Fui de nuevo a bañarme y paseé por la orilla hasta el final de la playa. En las rocas, había unos pescadores. Me senté junto a ellos, viendo cómo lanzaban sus cañas. De vez en cuando, alguna gaviota bajaba hasta el suelo en un intento por coger algo de comida de sus neveras. En el agua, había dos chicos bañándose y besándose. Los pescadores comenzaron a hablar entre ellos, pero yo no podía comprender todo lo que decían. Después, uno de ellos comenzó a gritar algo a los chicos. El graznido de las gaviotas me pareció entonces algo más cercano y comprensible para mí que aquellas palabras. Los chicos salieron del agua y se fueron de allí, y yo también. Tenía hambre y no quería preocupar a mis hermanas. 

–Ahí está –dijo Faïza señalándome.

–Joder, tío, avisa si te vas a ir. ¿Es que no te lo hemos dicho antes o qué? –me riñó Nadín.

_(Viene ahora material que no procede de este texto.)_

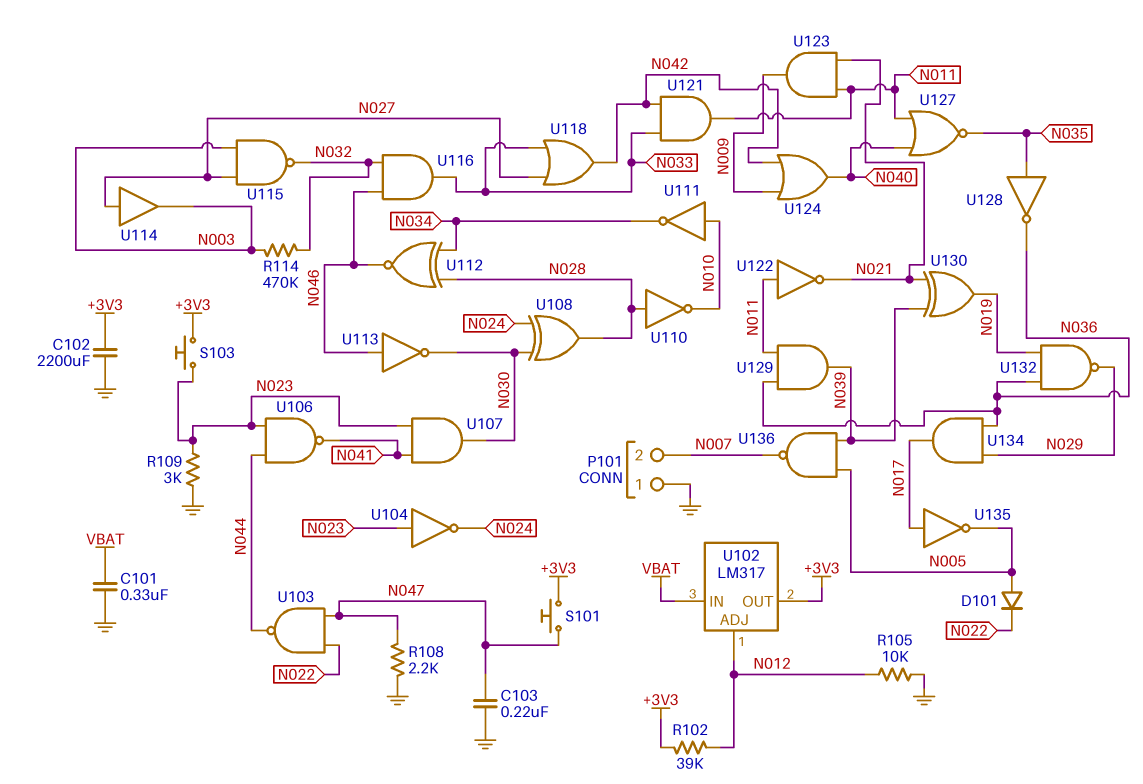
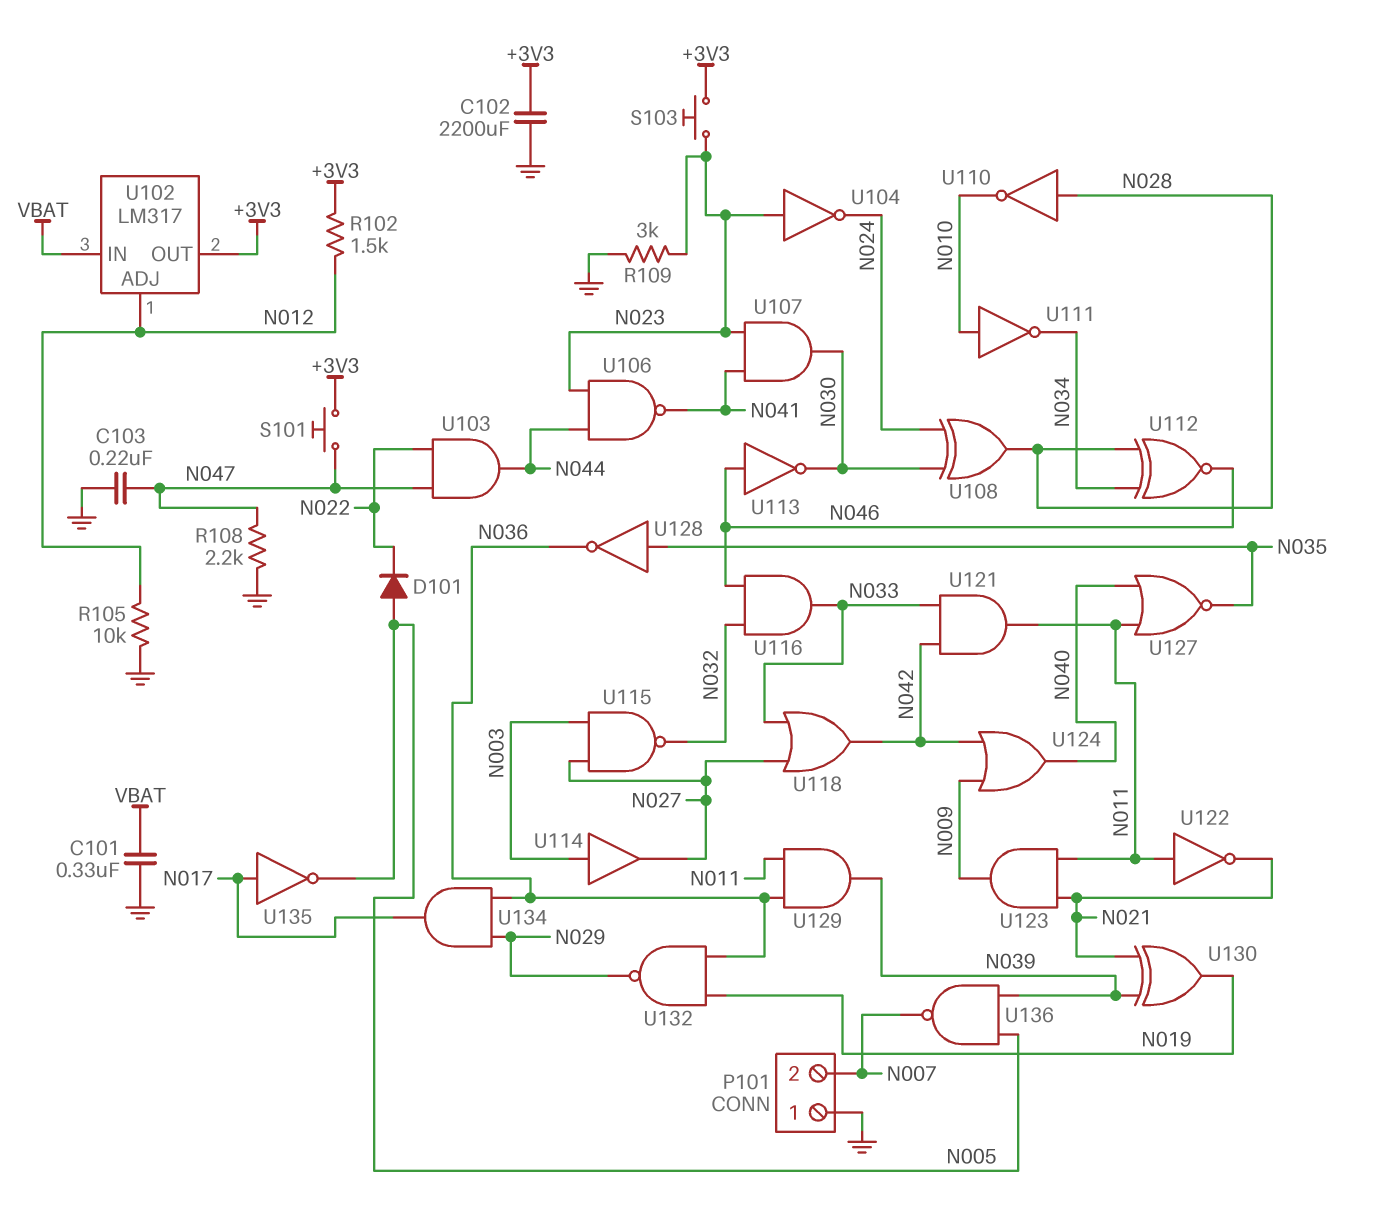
R102: 39k (+3V3, N012) -> 1.5k (+3V3, N012)
R114: 470k (N003, N032) -> none
U103: NAND (in N022, in N047, out N044) -> AND (in N022, in N047, out N044)
U114: buffer (in N027, out N003) -> buffer (in N003, out N027)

–Perdón estaba viendo cómo pescaban. 

–Me da igual, te hemos estado buscando. Qué egoísta eres.

–Lo siento. 

–Bueno ya está, déjalo Nadin. Pero espabila, Kassem, que ya tienes diecisiete años. ¿Quieres comer? Nosotros vamos a comer ya –dijo Faïza.

–Vale.

Mis hermanas sacaron la comida y almorzamos. El mayor de los chicos nos invitó a coca-colas frías a todos. Sobre las seis nos fuimos de la playa. Paseamos por el puerto y cuando pasamos por un puesto de granizados el chico le compró uno a Nadín cuando no miraba. Cuando se lo dio, Nadín se ruborizó y le abrazó y se besaron. Faïza y el otro se miraron y sonrieron. Yo también me alegré por ella.

En el muelle, nos sentamos a esperar al barco. Nadin y el del granizado, Faïza y el otro, y yo, solo. Siete minutos antes de que abriesen las puertas del ferri les dije a mis hermanas que necesitaba ir al baño. Cogí el pasaporte de mi mochila, lo metí por la goma del bañador y dejé el resto de mis cosas con ellas. 

–Date prisa, que si no lo perderemos. 

Las miré una última vez y me fui de allí. Estaban felices, guapas, bronceadas. A lo lejos, escuché la bocina del ferri. Pude imaginarme cómo me habrían buscado, qué dirían cuando volviesen a casa, qué pensarían mamá y papá. En el cielo, una gaviota volaba y me pareció escuchar que graznaba mi nombre. Bajó hasta la superficie del agua y atrapó un pez con su pico. El pez, de colores, consiguió escabullirse y saltó de nuevo al agua, refugiándose en la profundidad del mar.